By early next year it should be clear who the front-runners are in the Democratic primary for president, at which time Gabbard may be turning her attention back to her current seat in the U.S. House of Representatives. Candidates in Hawaii can begin officially filing to run in the August 2020 congressional primary in February, with a final deadline in June 2020.
Gabbard, who didn’t respond to a request to comment for this story, has not responded to questions from the Honolulu Star-Advertiser in recent months about whether she intended to seek her congressional seat again next year. But political analysts in Hawaii have said they expect she will. And while she has trailed her opponents in fundraising so far during the presidential primary, those contributions for the most part can be transferred to her congressional campaign committee if she does bow out of the presidential primary, according to the Federal Election Commission.

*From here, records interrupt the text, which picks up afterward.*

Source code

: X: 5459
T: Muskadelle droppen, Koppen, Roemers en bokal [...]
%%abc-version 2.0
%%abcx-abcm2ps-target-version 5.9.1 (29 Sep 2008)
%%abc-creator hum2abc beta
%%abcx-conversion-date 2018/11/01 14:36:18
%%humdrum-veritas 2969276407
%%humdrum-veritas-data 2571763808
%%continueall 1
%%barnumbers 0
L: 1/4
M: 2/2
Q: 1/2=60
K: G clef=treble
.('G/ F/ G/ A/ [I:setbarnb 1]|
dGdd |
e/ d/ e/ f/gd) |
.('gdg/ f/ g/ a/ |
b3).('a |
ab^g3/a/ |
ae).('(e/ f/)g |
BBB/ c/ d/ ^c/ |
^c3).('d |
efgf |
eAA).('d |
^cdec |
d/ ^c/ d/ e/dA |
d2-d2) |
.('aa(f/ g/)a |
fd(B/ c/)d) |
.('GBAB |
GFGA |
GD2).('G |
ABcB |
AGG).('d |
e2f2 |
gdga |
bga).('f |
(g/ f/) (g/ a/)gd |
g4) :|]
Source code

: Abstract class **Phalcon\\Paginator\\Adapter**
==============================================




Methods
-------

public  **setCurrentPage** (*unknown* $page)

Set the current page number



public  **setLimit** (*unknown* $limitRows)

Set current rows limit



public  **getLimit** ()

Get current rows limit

In the meantime, Kahele has gotten off to an aggressive start in his campaign for the congressional seat with a donor list including such notable figures as Walter Dods, a longtime political strategist and supporter of leading Democrats. Dods is former chairman of First Hawaiian Bank and served as campaign chairman for the late U.S. Sen. Dan Inouye. Also donating to Kahele’s campaign are developer Stanford Carr; Alicia Moy, president and CEO of Hawaii Gas; Robert Nobriga, executive vice president and chief financial officer at American Savings Bank and a Kamehameha trustee; and Tim Johns, CEO of Zephyr Insurance who in the past chaired Mazie Hirono’s U.S. Senate campaign.
Kahele has also received contributions from Micah Kane, CEO of the Hawaii Community Foundation; Richard Egged, president of the Waikiki Improvement Association; William Kaneko, a partner in the Honolulu office of Denton’s; former Attorney General David Louie; Ivan Lui-Kwan, a director at Starn O’Toole Marcus & Fisher and former board chairman for the Honolulu Authority for Rapid Transportation; and Art Ushijima, president and CEO of The Queen’s Health Systems.
“I think it shows a lot of great momentum,” said Kahele of the contributions. “I think it’s a great first start in what I view as an uphill battle and a long road ahead.”
Kahele said that while it was unconventional for him to enter the race so early, he felt that he needed to in order to attract enough money and name recognition to seriously compete.
“I really felt that the work that I would need to put in and the amount of money I would need to raise and the grassroots, organizational structure I would need to develop over all of the neighbor islands and Oahu will take up a lot of my time,” he said.
He noted that he is still flying full time as a Hawaiian Airlines pilot, attending his monthly drills with the Hawaii National Guard, serving in the state Legislature and flying back to Hilo be with his wife and young kids.
“And so this is not something I just wanted to do on a whim six months before the primary,” he said. “I knew if I was going to do this that I needed to start now.”
While Kahele has already attracted a list of influential donors, that doesn’t mean that Gabbard won’t also attract significant support if she begins campaigning locally for the House seat she has held since 2012.
And the lack of financial support among political and business leaders in Hawaii for her presidential bid doesn’t mean she is losing support among regular voters, said John Hart, chairman of the communications department of Hawaii Pacific University. Gabbard has enjoyed high popularity ratings since being elected to Congress.
“She is a Democrat,” said Hart, “but she’s really never had the support of the party establishment and has never really sought it.”